▶ _WORK ITEM_
Report all lines of the data below that hold the word "bleibt".

Stored items from a collection
☆ ☆ ☆ ☆ ☆ ☆ ☆
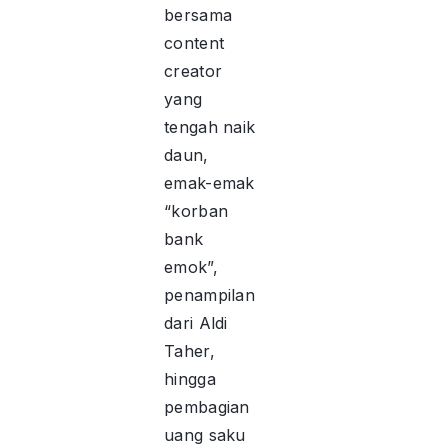
bersama
content
creator
yang
tengah naik
daun,
emak-emak
“korban
bank
emok”,
penampilan
dari Aldi
Taher,
hingga
pembagian
uang saku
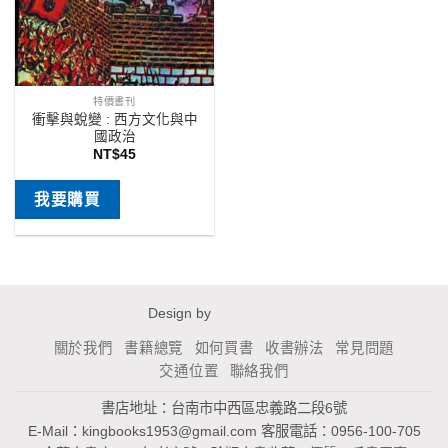
特價書刊
衝擊與蛻變 : 西方文化與中
國政治
NT$
45
我要購買
Design by
關於我們
書籍總覽
如何買書
收書辦法
常見問題
交通位置
聯絡我們
書店地址：台南市中西區忠義路二段6號
E-Mail：
kingbooks1953@gmail.com
客服電話：0956-100-705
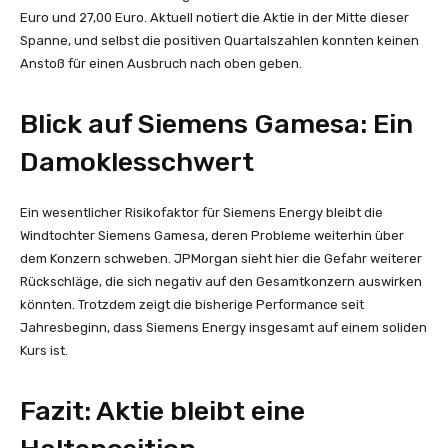
Euro und 27,00 Euro. Aktuell notiert die Aktie in der Mitte dieser
Spanne, und selbst die positiven Quartalszahlen konnten keinen
Anstoß für einen Ausbruch nach oben geben.
Blick auf Siemens Gamesa: Ein
Damoklesschwert
Ein wesentlicher Risikofaktor für Siemens Energy bleibt die
Windtochter Siemens Gamesa, deren Probleme weiterhin über
dem Konzern schweben. JPMorgan sieht hier die Gefahr weiterer
Rückschläge, die sich negativ auf den Gesamtkonzern auswirken
könnten. Trotzdem zeigt die bisherige Performance seit
Jahresbeginn, dass Siemens Energy insgesamt auf einem soliden
Kurs ist.
Fazit: Aktie bleibt eine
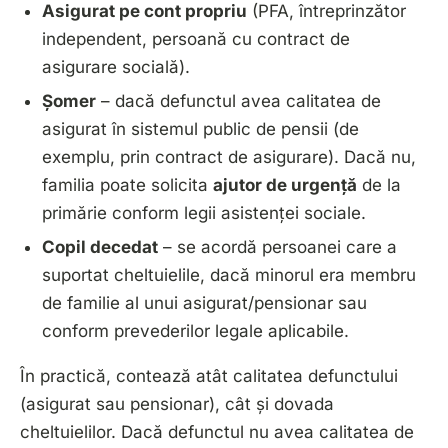
Asigurat pe cont propriu
(PFA, întreprinzător
independent, persoană cu contract de
asigurare socială).
Șomer
– dacă defunctul avea
calitatea de
asigurat în sistemul public de pensii
(de
exemplu, prin contract de asigurare). Dacă nu,
familia poate solicita
ajutor de urgență
de la
primărie conform legii asistenței sociale.
Copil decedat
– se acordă persoanei care a
suportat cheltuielile, dacă minorul era membru
de familie al unui asigurat/pensionar sau
conform prevederilor legale aplicabile.
În practică, contează atât calitatea defunctului
(asigurat sau pensionar), cât și dovada
cheltuielilor. Dacă defunctul
nu
avea calitatea de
☆ ☆ ☆ ☆ ☆ ☆ ☆
▶ _WRITTEN REPLY_
Ein wesentlicher Risikofaktor für Siemens Energy bleibt die
Fazit: Aktie bleibt eine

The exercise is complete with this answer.